I would like to just use a batch function but I dont see any batch functions for cuSolverDN like there is for cufft.

Instead I am trying to launch a kernel that will use cusolverDnSpotrs() on each thread. But I am getting an error saying “calling a host function(“cusolverDnSpotrs”) from a global function(“kernelCall”) is not allowed”

I have done this before with cublas and it works wonderfully. Even in the documentation of cublas it says “the recommended programming model is to create one CUBLAS handle per thread and use that CUBLAS handle for the entire life of the thread”

I am trying to create a cuSolver handle per thread but it gives me the same error as above “calling a host function(“cusolverDnCreate”) from a global function(“kernelCall”) is not allowed”

I really don’t want to have a 3104 long loop on the host that runs the solver for each matrix solution. I understand that I could use streams and stuff but there has got to be a better way.

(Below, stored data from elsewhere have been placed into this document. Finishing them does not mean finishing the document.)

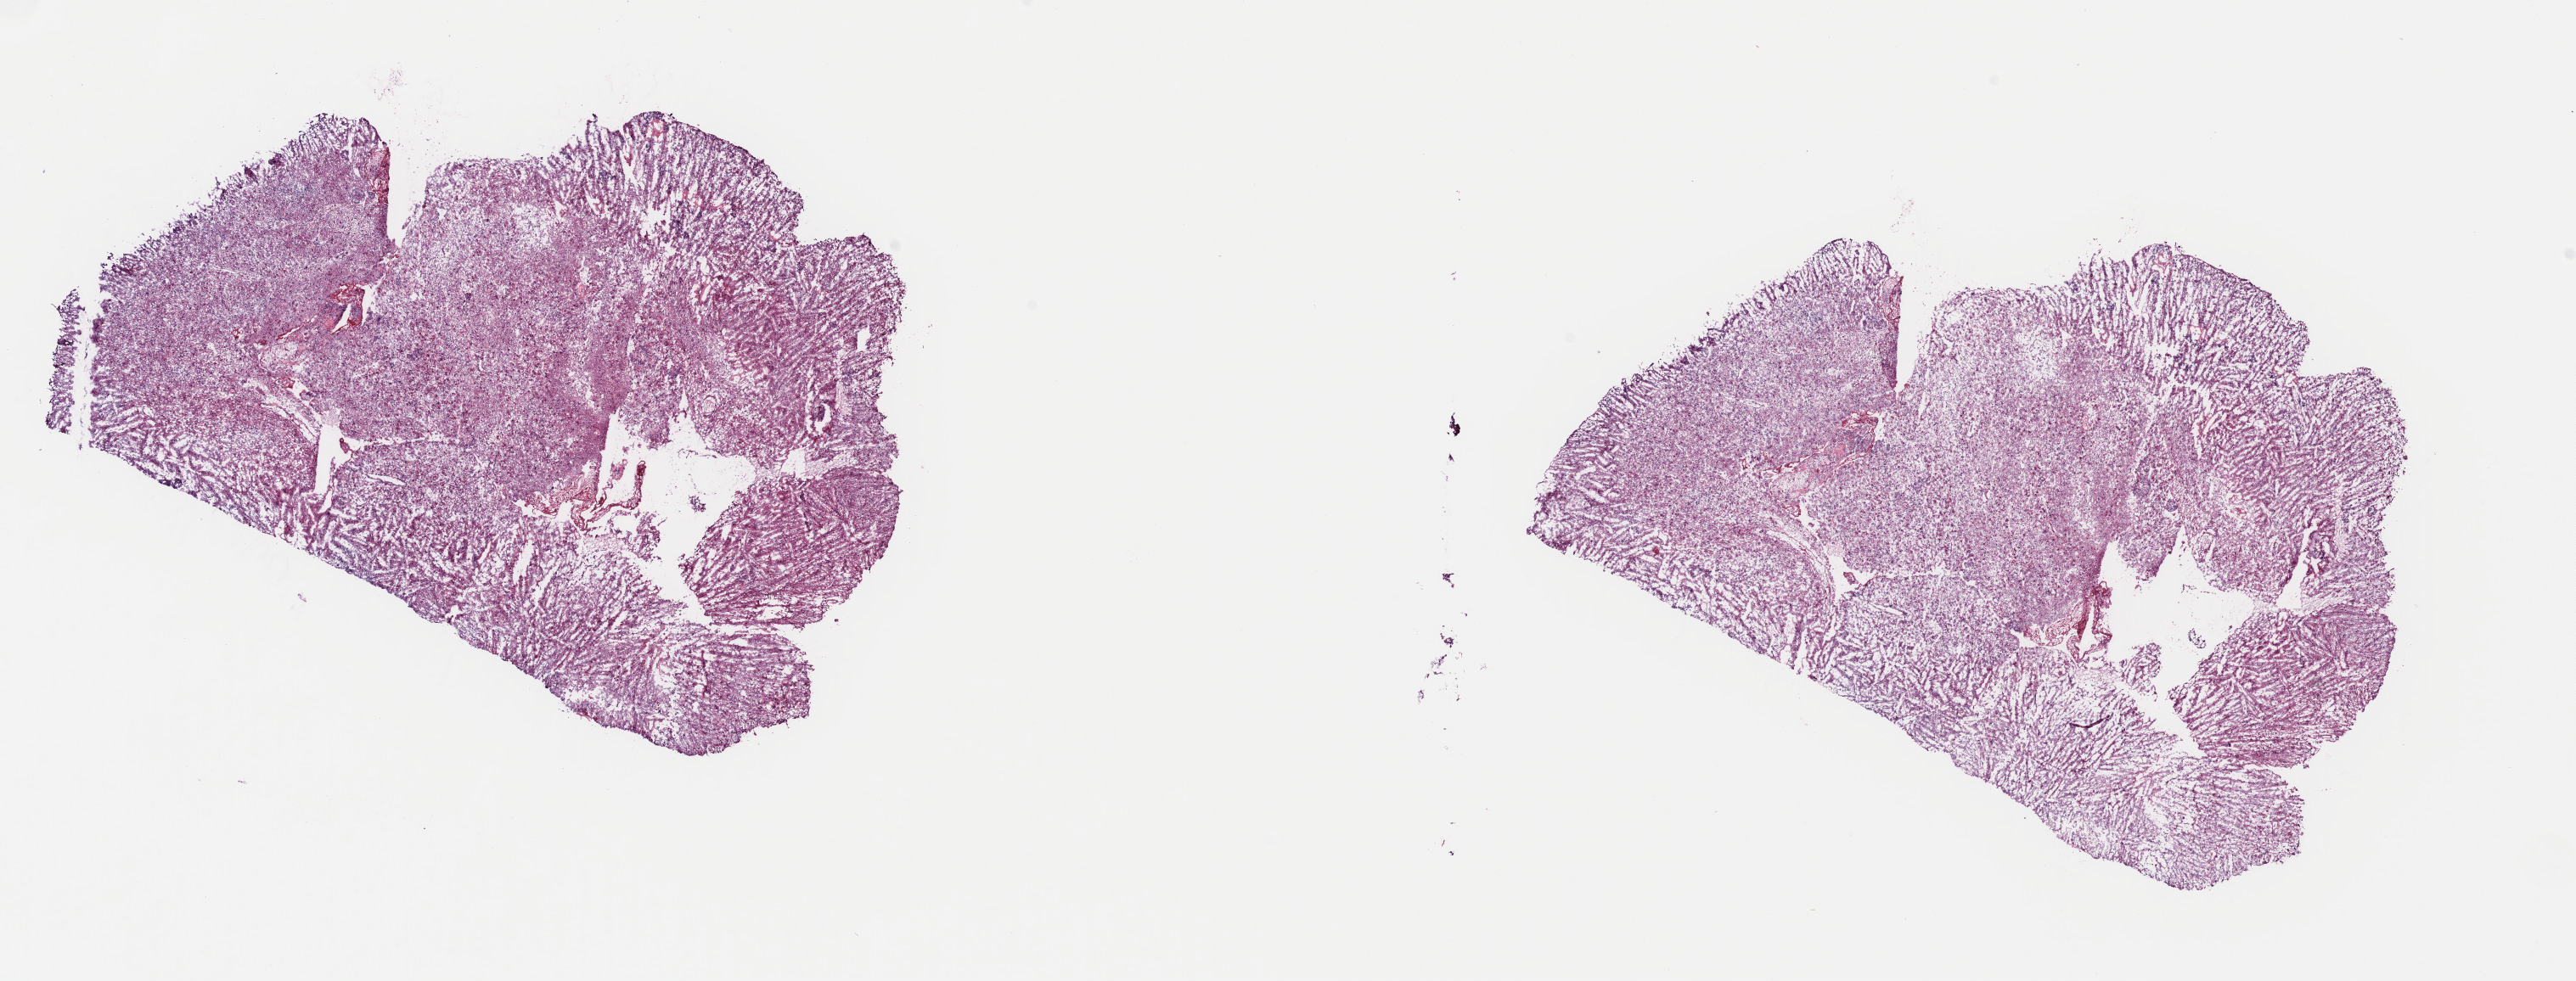
Digitized Hematoxylin and eosin (H&E) stained tissue section (whole slide) — shown as a low-resolution overview of the whole scanned area (about 23.9 x 9.1 mm, acquisition: 40x scan), frozen section from the top of the tissue portion, brain, primary tumour sample. Patient: female, age at initial diagnosis 53 years. Pathologist review of this section (percent, as recorded): tumour cells 40%, tumour nuclei 80%, normal cells 20%, stromal cells 40%, necrosis 0%. Inflammatory infiltration, as recorded: lymphocyte infiltration 10%, monocyte infiltration 5%, neutrophil infiltration 0%.
Pathologic diagnosis: Glioblastoma.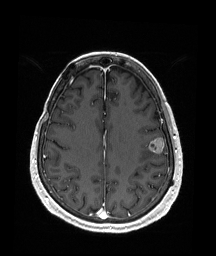
Brain MRI from a brain-tumour surgery series, one axial slice. T1-weighted post-contrast. 1 mm slice thickness. 216 × 256 image matrix, field of view 211 × 250 mm. Case-level facts recorded for this patient, not image findings: histopathology: Metastatic Malignant Melanoma.
Structures marked on this image (expert manual segmentation):
- tumour: bounding box [x1, y1, x2, y2] px = [148, 137, 165, 153]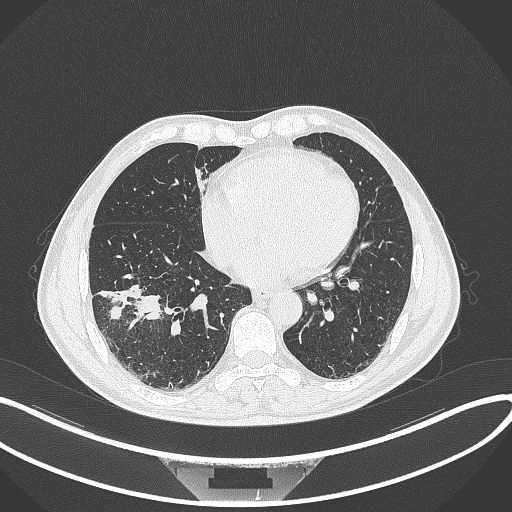
Chest CT, one axial slice. Slice 134 of 364 in the series (ordered by position). Reconstruction kernel B70f. 120 kVp. Lung window (W 1500 / L -600 HU). 1 mm slice thickness. 512 × 512 image matrix, field of view 400 × 400 mm. Patient: male, 58 years. From the clinical record (not read from this slice): clinical TNM (as recorded): T3 N0 M0; histopathological grade: G2.
Annotated regions visible in this slice (rectangle marked by the reading radiologist):
- lung tumour (recorded histology: squamous cell carcinoma): bounding box [x1, y1, x2, y2] px = [105, 282, 161, 321]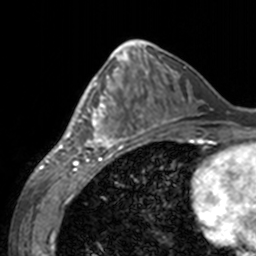
Breast MRI, one axial slice. Slice 65 of 160 in the series (ordered by position). Cropped to one breast. Dynamic contrast-enhanced series, time point 2 of 7 at this slice position (early post-contrast). 3 T. TE 1.7 ms, TR 4 ms. 1 mm slice thickness. 256 × 256 image matrix, field of view 170 × 170 mm. Female patient.
Annotated regions visible in this slice (semi-automatically segmented with operator editing):
- enhancing-tissue mask used for the functional tumour volume (all voxels passing the contrast-enhancement thresholds inside the analysis volume; usually the tumour): bounding box [x1, y1, x2, y2] px = [60, 68, 143, 155]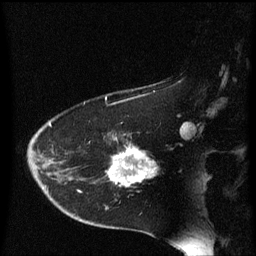
Breast MRI (dynamic contrast-enhanced), one sagittal slice; slice 42 of 60 in the series (ordered by position); dynamic contrast-enhanced series, image 2 of 3 at this slice position (ordered by acquisition); 1.5 T; TE 4.2 ms, TR 8.4 ms; 2 mm slice thickness; 256 × 256 image matrix, field of view 200 × 200 mm. Female patient, age 54 years. Case-level facts recorded for this patient, not image findings: setting: breast cancer imaged before/during neoadjuvant chemotherapy; receptor status: HR-positive, HER2-negative.
Annotated regions visible in this slice (semi-automatic segmentation, software-assisted and operator-edited):
- analysis volume of interest (the breast-tissue region the enhancement analysis was run in; not a lesion): box from (x=102, y=132) to (x=156, y=187) px
- tumour enhancement mask (voxels above the 70 % enhancement threshold inside the analysis volume of interest): (x=111, y=148)–(x=156, y=187)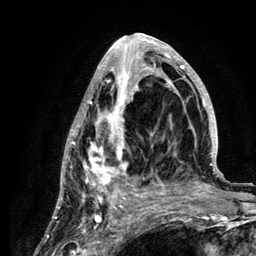
Breast MRI (dynamic contrast-enhanced), one axial slice. Cropped to one breast. Dynamic contrast-enhanced series, time point 2 of 6 at this slice position (early post-contrast). 3 T. TE 4.2 ms, TR 7.9 ms. 1.2 mm slice thickness. 256 × 256 image matrix, field of view 170 × 170 mm. Female patient.
Annotated regions visible in this slice (semi-automatic segmentation, software-assisted and operator-edited):
- enhancing-tissue mask used for the functional tumour volume (all voxels passing the contrast-enhancement thresholds inside the analysis volume; usually the tumour): bounding box (x1, y1, x2, y2) in pixels: (58, 34, 221, 210)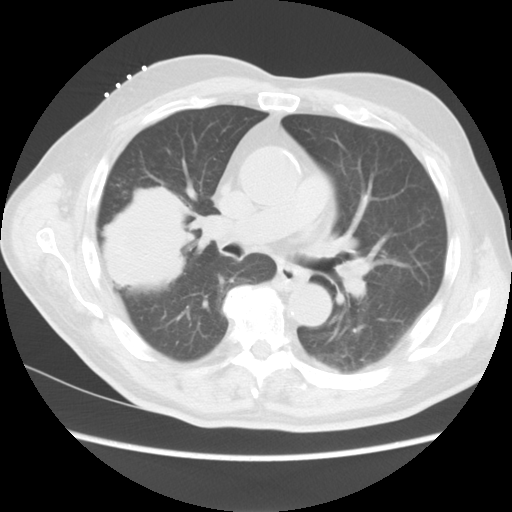
Chest CT, one axial slice. Reconstruction kernel STANDARD. 120 kVp. Lung window (W 1500 / L -600 HU). 512 × 512 image matrix, field of view 350 × 350 mm. Patient: male, 68 years. Case-level facts recorded for this patient, not image findings: clinical TNM (as recorded): T4 N3 M0.
Outlined on this slice (bounding box drawn by a radiologist):
- lung tumour (recorded histology: squamous cell carcinoma): bounding box <94,175,189,294> (left, top, right, bottom; pixels)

Could someone point me in the right direction?

You cannot make cusolver calls from a CUDA kernel. The api calls must be made from host code.

CUBLAS is different. The cublas library has call-from-device-code support.

Thanks txbob.

I wrote a quick test to see if using streams to call 3104 cuSolver calls but it is still too slow. I found that doing one matrix solve is just under 1ms. But when I solve all 3104 equations it takes over 2.5 seconds. I only have 2 seconds to do all of my processing before I receive another 3104 to solve.

Is there any cuSolver api calls that do something similar to cusolverDnSpotrs that are batched? cusolverDnSpotrs takes advantage of AX=B when A is Hermitian.